Task objective:
Please reproduce the listing verbatim, without its images.

Recorded information:
────────────────────
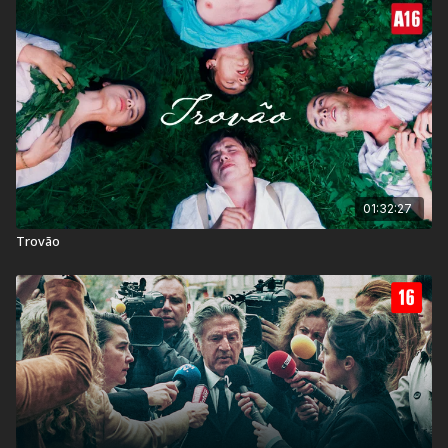
Contém: Conteúdo Sexual, Temas Sensíveis, Violência
Título Original:
À Bras-Le-Corps
Duração:
90 min
Ano de lançamento:
2026
País:
Suíça, Bélgica, França
01:32:27
Trovão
────────────────────
Exercise response:
Contém: Conteúdo Sexual, Temas Sensíveis, Violência
Título Original:
À Bras-Le-Corps
Duração:
90 min
Ano de lançamento:
2026
País:
Suíça, Bélgica, França
01:32:27
Trovão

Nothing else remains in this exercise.